De plus, depuis le début de la campagne de vaccination des 5-11 ans, peu de centres étaient ouverts pour les enfants. Beaucoup ne pouvaient pas offrir de filières pédiatriques, mais cela se met en place progressivement. Alors qu'il n'y avait dans un premier temps que 100 centres de vaccination ouverts en décembre, il y en avait 350 la semaine dernière puis 505 cette semaine selon le ministère, qui a pour objectif de continuer à augmenter ces chiffres. Mais jusqu'ici, de nombreux parents ont rencontré des problèmes pour trouver un créneau. 

Des erreurs de communication

Mais au delà de l'offre, se pose le problème de la demande. Selon une enquête de l'Inserm réalisée avant Noël et avant la recommandation de la HAS, pas moins de deux tiers des parents (67%) d'enfants âgés de 5 à 11 ans ne sont pas favorables à leur vaccination. Une chiffre pas étonnant quand on sait qu'il y a encore quelques semaines, nombreux sont les scientifiques, ainsi que la Société française de Pédiatrie, qui clamaient que cette vaccination pour cette tranche d'âge n'était pas nécessaire.

Un problème criant de communication qu'a dénoté Gilles Pialoux, chef du service des maladies infectieuses de l'hôpital Tenon (AP-HP) à Paris, au micro de BFM TV : "Pendant des mois, on a expliqué aux parents, y compris la Société française de pédiatrie, que ce n'était pas une urgence, que ce n'était pas aux enfants de payer le fait que les adultes n'étaient pas vaccinés et tout d'un coup il faut les vacciner. [...] La Société française de Pédiatrie dans sa communication a été irresponsable. En novembre, elle expliquait que ce n'était pas une urgence, qu'il y avait une place pour l'immunité naturelle et qu'il n'y avait pas de circulation virale en milieu scolaire."

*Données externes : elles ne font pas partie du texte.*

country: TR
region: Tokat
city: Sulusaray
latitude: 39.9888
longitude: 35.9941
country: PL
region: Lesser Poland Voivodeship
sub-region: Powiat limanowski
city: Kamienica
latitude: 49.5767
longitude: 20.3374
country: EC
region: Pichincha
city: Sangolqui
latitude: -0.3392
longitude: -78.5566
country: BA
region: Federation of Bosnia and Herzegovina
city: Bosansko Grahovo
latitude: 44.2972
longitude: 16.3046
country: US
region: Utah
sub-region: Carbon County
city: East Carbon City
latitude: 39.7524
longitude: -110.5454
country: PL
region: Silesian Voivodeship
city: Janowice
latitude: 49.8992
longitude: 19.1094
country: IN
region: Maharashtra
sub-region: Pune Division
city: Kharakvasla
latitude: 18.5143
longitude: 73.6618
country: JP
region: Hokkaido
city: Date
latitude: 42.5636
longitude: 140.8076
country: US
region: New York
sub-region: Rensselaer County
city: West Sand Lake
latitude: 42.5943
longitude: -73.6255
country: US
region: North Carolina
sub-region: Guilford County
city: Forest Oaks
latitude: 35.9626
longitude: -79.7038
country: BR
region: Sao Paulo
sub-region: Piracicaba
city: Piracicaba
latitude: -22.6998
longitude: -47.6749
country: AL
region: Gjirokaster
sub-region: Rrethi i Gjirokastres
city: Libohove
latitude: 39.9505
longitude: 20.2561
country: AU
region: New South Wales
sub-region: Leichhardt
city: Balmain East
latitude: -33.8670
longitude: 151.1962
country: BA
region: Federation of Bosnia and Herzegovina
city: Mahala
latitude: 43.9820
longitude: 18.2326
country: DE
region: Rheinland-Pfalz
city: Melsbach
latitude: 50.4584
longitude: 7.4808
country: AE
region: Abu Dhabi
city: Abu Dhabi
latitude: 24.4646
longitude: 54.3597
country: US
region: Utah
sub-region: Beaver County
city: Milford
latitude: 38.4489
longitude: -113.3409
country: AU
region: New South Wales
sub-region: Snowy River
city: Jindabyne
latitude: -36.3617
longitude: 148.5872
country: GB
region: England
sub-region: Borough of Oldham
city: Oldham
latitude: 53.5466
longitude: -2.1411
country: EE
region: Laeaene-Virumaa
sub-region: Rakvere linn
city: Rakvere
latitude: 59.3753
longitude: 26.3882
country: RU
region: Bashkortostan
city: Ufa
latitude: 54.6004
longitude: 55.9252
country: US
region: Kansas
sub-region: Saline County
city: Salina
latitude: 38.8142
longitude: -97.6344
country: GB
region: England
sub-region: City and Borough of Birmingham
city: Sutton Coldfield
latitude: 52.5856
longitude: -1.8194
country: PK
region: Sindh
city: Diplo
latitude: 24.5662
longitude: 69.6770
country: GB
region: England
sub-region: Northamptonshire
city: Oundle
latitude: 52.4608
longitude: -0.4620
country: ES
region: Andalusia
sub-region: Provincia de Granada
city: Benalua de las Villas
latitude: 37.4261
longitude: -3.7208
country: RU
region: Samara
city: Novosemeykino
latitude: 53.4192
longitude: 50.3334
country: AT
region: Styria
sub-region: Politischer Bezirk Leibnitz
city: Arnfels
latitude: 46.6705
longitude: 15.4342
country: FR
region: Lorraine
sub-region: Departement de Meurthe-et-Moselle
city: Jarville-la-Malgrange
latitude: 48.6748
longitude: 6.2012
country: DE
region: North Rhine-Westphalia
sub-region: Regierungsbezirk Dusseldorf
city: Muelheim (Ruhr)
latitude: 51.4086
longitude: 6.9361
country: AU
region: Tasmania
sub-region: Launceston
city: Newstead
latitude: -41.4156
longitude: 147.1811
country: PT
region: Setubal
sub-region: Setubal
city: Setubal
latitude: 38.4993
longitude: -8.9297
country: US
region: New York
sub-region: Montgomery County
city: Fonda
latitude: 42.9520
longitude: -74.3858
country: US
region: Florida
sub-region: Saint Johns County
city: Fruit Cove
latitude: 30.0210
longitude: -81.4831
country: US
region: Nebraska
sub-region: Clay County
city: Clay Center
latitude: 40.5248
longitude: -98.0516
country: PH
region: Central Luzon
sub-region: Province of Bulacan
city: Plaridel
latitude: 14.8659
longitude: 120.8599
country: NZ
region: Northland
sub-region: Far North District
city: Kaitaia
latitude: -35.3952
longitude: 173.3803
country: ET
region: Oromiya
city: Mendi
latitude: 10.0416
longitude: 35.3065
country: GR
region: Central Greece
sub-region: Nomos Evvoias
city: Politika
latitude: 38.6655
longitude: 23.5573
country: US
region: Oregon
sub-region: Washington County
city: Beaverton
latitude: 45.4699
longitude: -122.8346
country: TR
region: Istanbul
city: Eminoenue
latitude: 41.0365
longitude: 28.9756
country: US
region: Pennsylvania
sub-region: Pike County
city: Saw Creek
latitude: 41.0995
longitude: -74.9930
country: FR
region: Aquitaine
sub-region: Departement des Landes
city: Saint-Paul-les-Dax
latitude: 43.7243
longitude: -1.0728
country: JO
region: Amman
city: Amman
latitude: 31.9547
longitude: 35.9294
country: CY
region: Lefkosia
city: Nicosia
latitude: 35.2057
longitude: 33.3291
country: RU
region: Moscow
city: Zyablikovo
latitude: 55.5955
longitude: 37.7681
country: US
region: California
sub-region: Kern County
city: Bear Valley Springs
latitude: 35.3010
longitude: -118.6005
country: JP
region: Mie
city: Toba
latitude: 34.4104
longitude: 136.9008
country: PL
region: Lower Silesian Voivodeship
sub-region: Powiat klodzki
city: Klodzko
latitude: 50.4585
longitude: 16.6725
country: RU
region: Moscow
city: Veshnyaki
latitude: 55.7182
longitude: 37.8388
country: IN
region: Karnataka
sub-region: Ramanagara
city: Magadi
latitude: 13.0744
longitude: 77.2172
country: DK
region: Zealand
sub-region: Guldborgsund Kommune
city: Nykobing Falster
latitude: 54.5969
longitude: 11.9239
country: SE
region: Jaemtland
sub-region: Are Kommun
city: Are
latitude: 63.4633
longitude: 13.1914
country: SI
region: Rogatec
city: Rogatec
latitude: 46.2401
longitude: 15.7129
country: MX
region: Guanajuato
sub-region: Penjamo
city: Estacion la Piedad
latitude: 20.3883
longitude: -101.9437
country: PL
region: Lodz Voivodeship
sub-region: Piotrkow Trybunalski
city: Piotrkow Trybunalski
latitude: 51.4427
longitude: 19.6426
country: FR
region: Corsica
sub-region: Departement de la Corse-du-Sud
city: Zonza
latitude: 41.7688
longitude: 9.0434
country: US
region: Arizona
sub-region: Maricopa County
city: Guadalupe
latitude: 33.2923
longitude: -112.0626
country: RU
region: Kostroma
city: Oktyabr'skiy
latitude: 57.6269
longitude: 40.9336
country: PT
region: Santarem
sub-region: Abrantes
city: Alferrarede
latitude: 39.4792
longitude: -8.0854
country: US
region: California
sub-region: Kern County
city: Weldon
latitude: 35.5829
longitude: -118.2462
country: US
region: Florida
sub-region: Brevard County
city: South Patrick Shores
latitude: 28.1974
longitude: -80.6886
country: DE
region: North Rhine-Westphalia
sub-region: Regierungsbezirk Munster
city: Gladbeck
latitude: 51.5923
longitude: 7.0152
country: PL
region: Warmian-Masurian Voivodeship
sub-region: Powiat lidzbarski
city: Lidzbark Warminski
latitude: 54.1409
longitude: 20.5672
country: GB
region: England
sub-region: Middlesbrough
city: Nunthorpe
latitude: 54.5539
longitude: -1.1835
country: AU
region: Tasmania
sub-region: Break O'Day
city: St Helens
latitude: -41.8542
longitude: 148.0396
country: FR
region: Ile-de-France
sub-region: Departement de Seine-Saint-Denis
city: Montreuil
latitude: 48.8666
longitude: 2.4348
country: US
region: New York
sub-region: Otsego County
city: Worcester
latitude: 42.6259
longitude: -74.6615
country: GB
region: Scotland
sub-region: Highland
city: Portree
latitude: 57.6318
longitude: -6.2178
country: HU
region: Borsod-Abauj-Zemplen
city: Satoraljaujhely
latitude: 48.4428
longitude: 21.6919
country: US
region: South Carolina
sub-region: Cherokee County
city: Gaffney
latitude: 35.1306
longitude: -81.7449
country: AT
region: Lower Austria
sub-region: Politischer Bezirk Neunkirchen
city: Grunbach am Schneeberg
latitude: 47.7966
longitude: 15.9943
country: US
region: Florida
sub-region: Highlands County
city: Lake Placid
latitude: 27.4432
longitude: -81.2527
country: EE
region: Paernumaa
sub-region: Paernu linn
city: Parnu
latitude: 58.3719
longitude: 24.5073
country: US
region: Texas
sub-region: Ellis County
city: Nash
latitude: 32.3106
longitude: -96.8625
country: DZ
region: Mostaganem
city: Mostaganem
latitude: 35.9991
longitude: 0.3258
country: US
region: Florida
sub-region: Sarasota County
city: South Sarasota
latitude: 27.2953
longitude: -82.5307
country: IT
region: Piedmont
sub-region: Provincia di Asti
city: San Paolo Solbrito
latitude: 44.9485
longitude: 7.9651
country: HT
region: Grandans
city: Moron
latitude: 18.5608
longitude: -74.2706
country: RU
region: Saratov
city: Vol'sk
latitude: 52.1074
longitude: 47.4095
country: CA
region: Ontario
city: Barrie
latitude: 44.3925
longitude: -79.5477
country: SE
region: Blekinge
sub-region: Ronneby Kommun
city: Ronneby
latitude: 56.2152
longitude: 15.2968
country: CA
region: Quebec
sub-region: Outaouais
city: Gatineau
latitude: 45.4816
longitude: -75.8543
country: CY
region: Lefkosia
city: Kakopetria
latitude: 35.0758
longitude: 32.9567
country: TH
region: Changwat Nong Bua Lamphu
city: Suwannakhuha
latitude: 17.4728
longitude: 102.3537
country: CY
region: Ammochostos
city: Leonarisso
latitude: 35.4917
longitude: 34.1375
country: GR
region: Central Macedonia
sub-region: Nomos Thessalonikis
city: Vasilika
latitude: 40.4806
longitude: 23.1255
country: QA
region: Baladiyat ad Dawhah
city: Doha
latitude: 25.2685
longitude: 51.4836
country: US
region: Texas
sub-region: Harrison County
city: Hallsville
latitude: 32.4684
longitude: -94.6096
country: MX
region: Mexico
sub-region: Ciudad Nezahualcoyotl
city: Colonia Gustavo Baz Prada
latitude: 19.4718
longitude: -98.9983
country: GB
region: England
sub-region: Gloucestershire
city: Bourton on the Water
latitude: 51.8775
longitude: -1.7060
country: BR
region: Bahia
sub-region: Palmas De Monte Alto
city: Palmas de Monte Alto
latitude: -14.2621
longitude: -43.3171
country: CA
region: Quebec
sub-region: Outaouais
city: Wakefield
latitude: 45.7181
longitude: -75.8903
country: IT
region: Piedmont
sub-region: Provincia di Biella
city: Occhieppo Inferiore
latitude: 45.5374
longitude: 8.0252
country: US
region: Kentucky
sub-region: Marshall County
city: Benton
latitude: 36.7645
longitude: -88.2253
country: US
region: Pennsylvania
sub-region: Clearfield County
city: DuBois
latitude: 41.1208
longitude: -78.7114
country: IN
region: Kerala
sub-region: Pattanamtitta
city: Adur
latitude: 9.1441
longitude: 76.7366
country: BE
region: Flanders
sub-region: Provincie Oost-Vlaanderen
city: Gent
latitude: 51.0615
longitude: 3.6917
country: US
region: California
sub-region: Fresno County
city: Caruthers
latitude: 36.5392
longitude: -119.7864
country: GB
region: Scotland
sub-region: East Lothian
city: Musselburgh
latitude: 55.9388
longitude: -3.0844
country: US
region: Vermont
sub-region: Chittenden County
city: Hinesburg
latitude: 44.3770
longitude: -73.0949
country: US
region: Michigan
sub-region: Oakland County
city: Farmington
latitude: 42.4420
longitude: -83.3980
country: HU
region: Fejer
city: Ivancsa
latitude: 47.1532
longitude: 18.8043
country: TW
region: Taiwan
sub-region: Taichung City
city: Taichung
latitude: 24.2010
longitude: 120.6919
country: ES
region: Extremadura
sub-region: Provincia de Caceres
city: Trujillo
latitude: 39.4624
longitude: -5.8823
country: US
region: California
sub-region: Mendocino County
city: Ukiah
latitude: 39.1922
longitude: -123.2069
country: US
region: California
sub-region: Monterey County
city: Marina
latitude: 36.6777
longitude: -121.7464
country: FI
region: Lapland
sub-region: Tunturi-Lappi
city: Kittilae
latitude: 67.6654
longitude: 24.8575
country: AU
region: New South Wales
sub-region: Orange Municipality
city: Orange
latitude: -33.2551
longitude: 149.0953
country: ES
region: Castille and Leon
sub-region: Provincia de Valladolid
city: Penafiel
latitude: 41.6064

L'État en partie responsable ? 

Le gouvernement a également sa part de responsabilité concernant l'échec du début de cette campagne de vaccination des plus jeunes selon Mahmoud Zureik, professeur d'épidémiologie et de santé publique à l'université Versailles Saint-Quentin-en-Yvelines, interrogé par L'Express : "Les autorités sanitaires et les sociétés savantes ne la mènent pas. Résultat, qui va vacciner ses enfants ? Les gens bien informés. Ceux qui sont peu informés ou désinformés ne le feront pas."

Au delà de ces erreurs de communication, de nombreux parents préfèrent écouter le praticien qui suit leur enfant, indique Fabienne Kochert. "Beaucoup de parents ont envie d'avoir l'avis du médecin qui connaît leur enfant, du pédiatre qui suit leur enfant ou du médecin généraliste qui a toujours vacciné leurs enfants. Et les parents sont rassurés lorsque c'est le médecin qui donne l'information et qui lui même vaccine leur enfant."

L'accord des deux parents est nécessaire

Alors que l'accord d'un seul parent était nécessaire pour vacciner un enfant mineur, il est maintenant obligatoire depuis le 6 janvier de présenter une attestation avec l'autorisation des deux parents pour les enfants de 5 à 11 ans. En cas de désaccord entre les deux parents, l'enfant ne peut être vacciné, ce qui ne va sans doute pas aider à faire grimper en flèche le nombre de jeunes vaccinés.

Dernière explication, le pass sanitaire n'est exigé qu'à partir de 12 ans. Si la vaccination n'est pas obligatoire en France, le gouvernement incite fortement la population à se vacciner avec la mise en place du pass sanitaire, et bientôt du pass vaccinal, qui permettent d'accéder à certains lieux. Les enfants de moins de 12 ans n'étant pas concernés par le pass sanitaire, ils subissent moins cette forte incitation qui en a sans aucun doute poussé plus d'un à se faire piquer.